2. Defer memory allocation to a clean environment. However,
even softirq handlers are not clean enough, so this approach
incurs a full scheduling delay. And this delay is incurred
unconditionally in kernels built with CONFIG_PREEMPT_COUNT=n,
even if the system has memory coming out of its ears, and even
if RCU's caller happens to be a clean environment.

3. A long and sad litany of subtly broken approaches.

> > But either way, please let me know how you would like us to proceed.
>
> Well, AT A MINIMUM, the pull request should damn well have made it
> 1000% clear that this removes a case that has existed for decades, and
> that potentially makes a difference for small kernels in particular.

Got it, thank you.

> In fact, my personal config option - still to this day - is
> CONFIG_PREEMPT_VOLUNTARY and on the kernel I'm running,
> CONFIG_PREEMPT_COUNT isn't actually set.
>
> Because honestly, the code generation of some core code looks better
> that way (in places where I've historically looked at things), and the
> latency arguments against it simply aren't relevant when you have 8
> cores or more.
>
> So i don't think that "make preempt count unconditional" is some small
> meaningless detail.

Understood and agreed. And to take your point one step further, not
just CONFIG_PREEMPT_VOLUNTARY but also CONFIG_PREEMPT_NONE is also in
extremely heavy use, including by my employer.

And understood on kernel text size. Raw performance is a different story:
Even microbenchmarks didn't show statistically significant performance
change from CONFIG_PREEMPT_COUNT=n, and system-level benchmarks showed no
difference whatsoever.

So would it help if CONFIG_PREEMPT_COUNT=n became unconditional only for
CONFIG_SMP=y kernels? RCU does have other options for CONFIG_SMP=n. Or
do your small-kernel concerns extend beyond single-CPU microcontrollers?

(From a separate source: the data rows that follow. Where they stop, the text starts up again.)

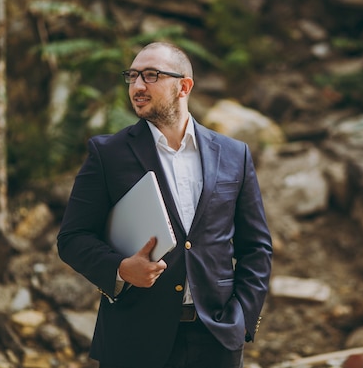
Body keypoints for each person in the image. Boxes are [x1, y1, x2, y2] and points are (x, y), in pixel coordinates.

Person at [57, 41, 273, 368]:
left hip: (216, 340)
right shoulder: (107, 154)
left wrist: (241, 317)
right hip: (133, 341)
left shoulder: (234, 155)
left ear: (183, 86)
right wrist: (120, 269)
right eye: (132, 76)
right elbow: (72, 238)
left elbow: (256, 247)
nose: (138, 86)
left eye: (151, 75)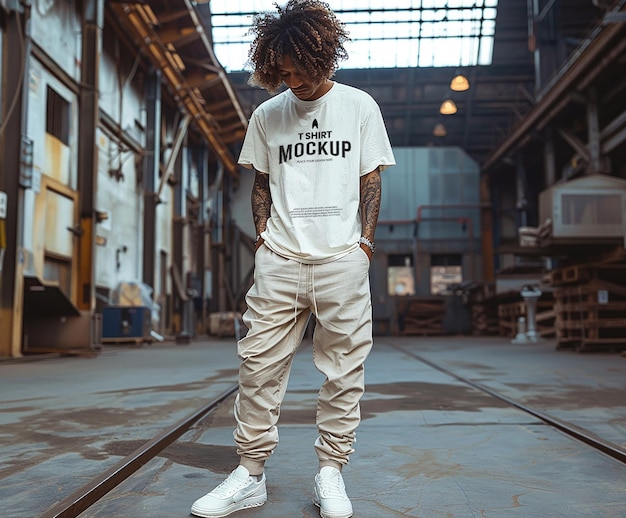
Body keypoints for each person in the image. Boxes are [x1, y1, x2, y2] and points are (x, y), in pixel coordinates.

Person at [190, 1, 395, 517]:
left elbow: (371, 182)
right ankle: (250, 475)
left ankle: (331, 473)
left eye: (300, 69)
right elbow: (260, 184)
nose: (293, 80)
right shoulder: (267, 114)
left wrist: (363, 247)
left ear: (323, 55)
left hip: (342, 259)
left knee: (344, 370)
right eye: (281, 72)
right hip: (280, 258)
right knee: (258, 365)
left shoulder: (359, 107)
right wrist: (264, 239)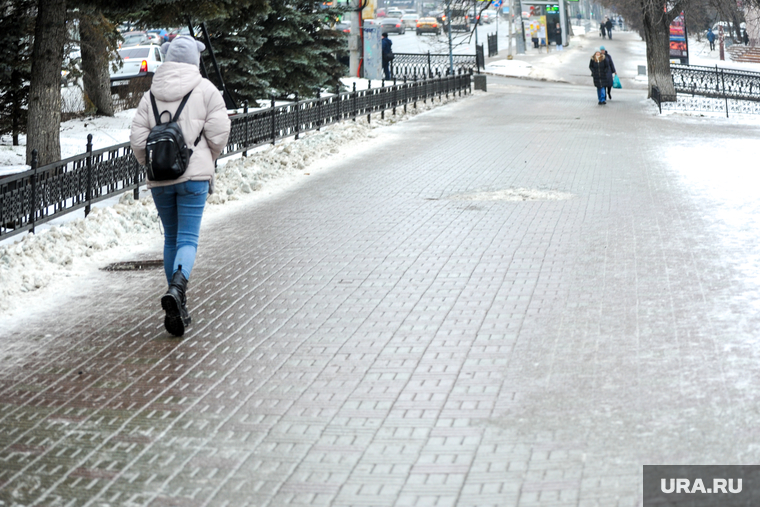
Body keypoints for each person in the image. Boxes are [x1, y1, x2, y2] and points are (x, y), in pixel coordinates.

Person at [129, 36, 231, 337]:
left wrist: (153, 163)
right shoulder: (206, 90)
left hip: (160, 179)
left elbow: (137, 140)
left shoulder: (150, 96)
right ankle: (177, 290)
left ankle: (178, 302)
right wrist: (204, 157)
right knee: (188, 239)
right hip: (194, 178)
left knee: (171, 238)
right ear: (193, 62)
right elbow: (219, 133)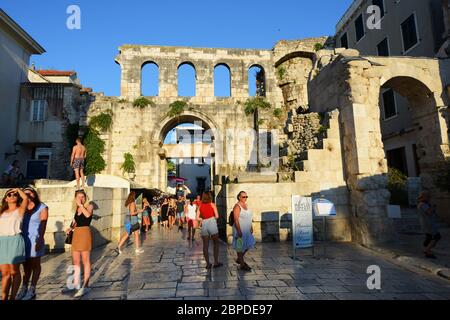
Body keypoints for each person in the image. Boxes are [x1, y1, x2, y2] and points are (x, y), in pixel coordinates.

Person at [16, 188, 48, 300]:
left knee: (35, 264)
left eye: (30, 192)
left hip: (35, 238)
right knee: (26, 266)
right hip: (23, 238)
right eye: (25, 193)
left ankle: (32, 288)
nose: (28, 194)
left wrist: (40, 239)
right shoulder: (21, 207)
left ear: (34, 194)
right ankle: (24, 288)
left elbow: (43, 224)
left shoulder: (42, 207)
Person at [62, 190, 94, 298]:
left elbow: (88, 216)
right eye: (78, 197)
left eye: (83, 197)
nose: (81, 198)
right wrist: (70, 229)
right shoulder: (76, 209)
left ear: (85, 198)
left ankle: (86, 285)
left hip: (85, 233)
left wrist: (81, 205)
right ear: (75, 198)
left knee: (85, 260)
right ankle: (75, 284)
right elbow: (76, 222)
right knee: (75, 261)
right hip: (76, 235)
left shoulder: (89, 206)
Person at [0, 188, 28, 300]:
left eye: (14, 194)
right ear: (6, 199)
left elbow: (25, 198)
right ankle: (4, 296)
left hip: (15, 240)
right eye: (9, 194)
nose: (12, 196)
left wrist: (17, 189)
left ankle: (13, 296)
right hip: (2, 241)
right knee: (5, 273)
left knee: (14, 271)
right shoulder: (1, 212)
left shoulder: (20, 210)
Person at [196, 191, 222, 269]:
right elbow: (217, 216)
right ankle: (216, 262)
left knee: (205, 245)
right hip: (212, 222)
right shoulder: (212, 204)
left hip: (204, 223)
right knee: (216, 243)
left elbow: (197, 217)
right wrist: (212, 218)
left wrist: (203, 218)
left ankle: (208, 263)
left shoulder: (200, 205)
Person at [232, 191, 255, 271]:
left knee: (250, 243)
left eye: (246, 197)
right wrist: (238, 230)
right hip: (240, 229)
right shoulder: (237, 206)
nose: (245, 198)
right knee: (240, 247)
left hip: (247, 229)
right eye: (243, 197)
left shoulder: (246, 205)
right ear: (239, 197)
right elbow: (236, 219)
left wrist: (251, 227)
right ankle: (242, 264)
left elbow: (249, 217)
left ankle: (239, 258)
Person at [417, 191, 441, 259]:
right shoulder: (423, 204)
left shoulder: (423, 204)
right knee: (437, 236)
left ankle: (427, 248)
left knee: (429, 237)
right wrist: (433, 207)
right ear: (424, 197)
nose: (429, 198)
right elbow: (429, 212)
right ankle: (427, 250)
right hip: (428, 224)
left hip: (428, 223)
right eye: (428, 196)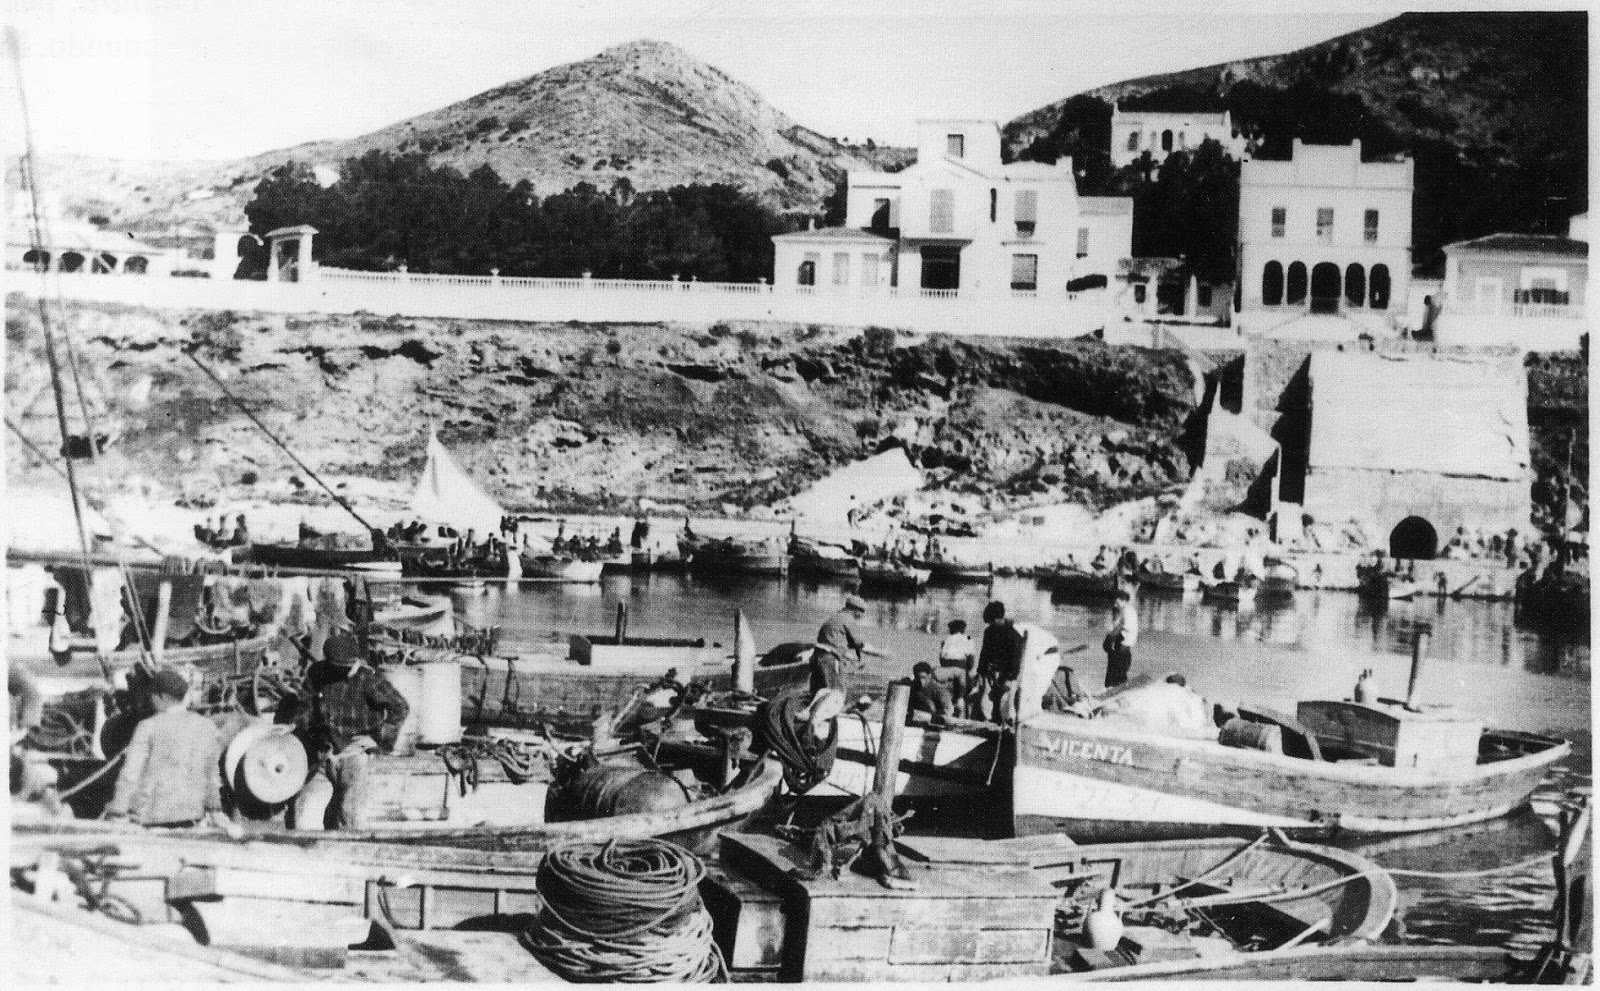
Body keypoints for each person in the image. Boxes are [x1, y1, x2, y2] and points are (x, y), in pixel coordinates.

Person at [293, 633, 410, 831]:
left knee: (349, 816)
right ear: (329, 664)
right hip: (323, 755)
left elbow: (400, 707)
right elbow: (304, 706)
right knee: (303, 815)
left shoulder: (367, 678)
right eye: (343, 667)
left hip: (354, 756)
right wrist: (303, 732)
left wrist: (377, 739)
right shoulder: (317, 673)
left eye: (352, 665)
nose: (351, 669)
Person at [104, 668, 238, 834]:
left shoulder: (148, 727)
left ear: (161, 696)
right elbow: (212, 775)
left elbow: (130, 774)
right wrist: (215, 809)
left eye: (152, 696)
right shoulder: (206, 726)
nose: (151, 701)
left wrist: (118, 811)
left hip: (152, 820)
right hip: (193, 818)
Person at [812, 595, 888, 693]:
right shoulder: (848, 619)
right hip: (830, 660)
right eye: (862, 612)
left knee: (818, 692)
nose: (862, 616)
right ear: (856, 610)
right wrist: (883, 654)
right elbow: (860, 645)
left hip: (817, 657)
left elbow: (833, 645)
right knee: (836, 692)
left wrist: (853, 659)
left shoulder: (836, 617)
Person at [976, 601, 1025, 724]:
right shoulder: (989, 632)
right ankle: (989, 723)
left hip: (1008, 675)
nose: (990, 624)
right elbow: (984, 654)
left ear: (998, 618)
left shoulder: (1014, 636)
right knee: (987, 701)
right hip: (991, 674)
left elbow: (1015, 661)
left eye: (991, 621)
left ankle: (1005, 724)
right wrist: (981, 673)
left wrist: (1008, 678)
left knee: (1005, 702)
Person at [935, 619, 976, 717]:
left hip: (945, 670)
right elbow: (971, 661)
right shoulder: (968, 638)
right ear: (963, 629)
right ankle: (962, 706)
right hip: (960, 669)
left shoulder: (946, 640)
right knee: (968, 689)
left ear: (951, 629)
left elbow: (941, 660)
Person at [1103, 588, 1137, 689]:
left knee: (1119, 672)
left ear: (1123, 600)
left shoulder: (1127, 610)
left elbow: (1122, 627)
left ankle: (1117, 688)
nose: (1115, 604)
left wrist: (1110, 637)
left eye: (1116, 602)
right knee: (1114, 671)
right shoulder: (1124, 610)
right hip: (1122, 644)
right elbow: (1118, 626)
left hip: (1124, 644)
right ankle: (1112, 687)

> What is so magical about RCU allocating memory? I assume it's some
> debug case? Why does that debug case then have a
>
> select PREEMPT_COUNT
>
> like is done for PROVE_LOCKING?

Sadly, no, it is not just a debug case.

This memory allocation enables a cache-locality optimization to
callback processing that reduces cache misses. This optimization
is currently implemented only for kvfree_rcu(), where it reduces
callback-invocation-time cache misses by a factor of eight on typical
x86 systems, which produces decent system-level benefits. So it would
be good to also apply this optimization to call_rcu().

> > I based my
> > optimism in part on your not having complained about either the patch
> > series or the pull request, both of which I CCed you on:
>
> I had already raised my concerns when that patch series was posted by
> Thomas originally. I did not feel like I needed to re-raise them just
> because the series got reposted by somebody else.

OK, I did not know, but I do know it now!

Thanx, Paul